DR

C’est un texte qui vient de loin. De l’enfance. Du fond de l’âme. Shahada signifie être présent, être témoin, attester. Par extension, le témoignage est devenu la profession de foi musulmane, premier pilier de l’islam, puis le martyr. Fida Mohissen a été chercher ce texte au fond de son âme. C’est une plongée dans les souvenirs de sa vie pour comprendre ce qui a pu faire naître chez le jeune Syrien, qui a quitté son pays natal pour la France, la tentation de l’enfermement dans le dogme religieux, puis sa progressive libération.

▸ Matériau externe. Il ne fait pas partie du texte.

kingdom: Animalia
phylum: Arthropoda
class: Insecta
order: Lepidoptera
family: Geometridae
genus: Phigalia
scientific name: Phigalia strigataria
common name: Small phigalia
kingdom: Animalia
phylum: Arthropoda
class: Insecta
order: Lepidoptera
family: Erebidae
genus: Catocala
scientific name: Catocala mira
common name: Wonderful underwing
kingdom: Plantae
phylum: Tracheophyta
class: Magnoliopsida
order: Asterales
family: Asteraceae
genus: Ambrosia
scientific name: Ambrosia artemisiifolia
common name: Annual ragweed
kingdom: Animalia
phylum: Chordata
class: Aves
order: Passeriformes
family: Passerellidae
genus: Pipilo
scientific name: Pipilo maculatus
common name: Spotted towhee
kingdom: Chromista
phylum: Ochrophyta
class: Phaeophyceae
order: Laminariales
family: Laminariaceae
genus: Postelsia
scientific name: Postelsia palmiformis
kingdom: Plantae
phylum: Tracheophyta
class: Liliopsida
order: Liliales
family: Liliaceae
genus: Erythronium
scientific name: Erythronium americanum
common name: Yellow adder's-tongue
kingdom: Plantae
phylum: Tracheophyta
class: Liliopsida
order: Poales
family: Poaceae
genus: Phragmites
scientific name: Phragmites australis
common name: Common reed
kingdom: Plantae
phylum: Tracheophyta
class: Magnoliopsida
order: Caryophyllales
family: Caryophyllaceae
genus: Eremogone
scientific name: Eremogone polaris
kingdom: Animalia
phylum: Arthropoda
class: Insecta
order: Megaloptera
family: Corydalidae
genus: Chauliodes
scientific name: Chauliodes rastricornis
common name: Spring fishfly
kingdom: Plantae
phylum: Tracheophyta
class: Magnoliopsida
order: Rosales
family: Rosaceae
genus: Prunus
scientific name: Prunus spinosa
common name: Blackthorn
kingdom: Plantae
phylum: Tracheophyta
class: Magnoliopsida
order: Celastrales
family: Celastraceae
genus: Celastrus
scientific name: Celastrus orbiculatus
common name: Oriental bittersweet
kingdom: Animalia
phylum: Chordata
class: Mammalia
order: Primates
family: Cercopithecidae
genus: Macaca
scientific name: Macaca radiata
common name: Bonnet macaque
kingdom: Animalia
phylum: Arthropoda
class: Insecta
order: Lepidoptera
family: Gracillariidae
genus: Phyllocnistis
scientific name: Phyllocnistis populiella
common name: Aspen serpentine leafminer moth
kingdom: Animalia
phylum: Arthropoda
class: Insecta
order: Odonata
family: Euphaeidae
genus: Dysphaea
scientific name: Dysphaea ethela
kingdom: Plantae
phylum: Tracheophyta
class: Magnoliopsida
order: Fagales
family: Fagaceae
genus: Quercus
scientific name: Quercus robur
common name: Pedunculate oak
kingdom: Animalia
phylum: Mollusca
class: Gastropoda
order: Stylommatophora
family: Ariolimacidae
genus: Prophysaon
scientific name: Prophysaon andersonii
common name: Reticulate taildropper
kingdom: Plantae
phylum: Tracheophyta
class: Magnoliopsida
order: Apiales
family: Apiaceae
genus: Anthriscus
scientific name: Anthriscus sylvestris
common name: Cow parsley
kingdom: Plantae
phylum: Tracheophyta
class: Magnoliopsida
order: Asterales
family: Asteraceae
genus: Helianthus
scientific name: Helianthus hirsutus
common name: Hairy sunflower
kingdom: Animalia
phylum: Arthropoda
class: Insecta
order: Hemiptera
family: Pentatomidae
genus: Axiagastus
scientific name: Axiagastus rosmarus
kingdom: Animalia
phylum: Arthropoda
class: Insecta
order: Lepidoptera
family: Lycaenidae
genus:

L’auteur qui joue son propre rôle vient raconter au public son enfance en Syrie, le djihad en Bosnie, son arrivée à Paris, ses expériences théâtrales. Il dialogue avec un autre acteur qui joue le jeune homme qu’il n’est plus. Certaines phrases claquent au visage. Par exemple, celle-ci au moment des attentats du 11-Septembre : « Je suis juste un peu déçu qu’il n’y ait pas plus de 3 000 victimes. » Puis juste après, alors qu’il se met à douter de sa foi : « A partir d’aujourd’hui, je ne suis plus musulman, je décide que je peux boire de l’alcool. » Elles peuvent choquer le spectateur occidental du festival d’Avignon, mais elles sont aussi criantes de sincérité. Mohissen est transparent sur ses doutes, ses colères, ses joies, son désir, son lent passage d’une culture à une autre. Ce qui nous emporte, c’est la parole (texte et incarnation) authentique, courageuse, émouvante qui permet à Fida Mohissen de venir rejouer,  grâce au théâtre, sa propre vie devant nous.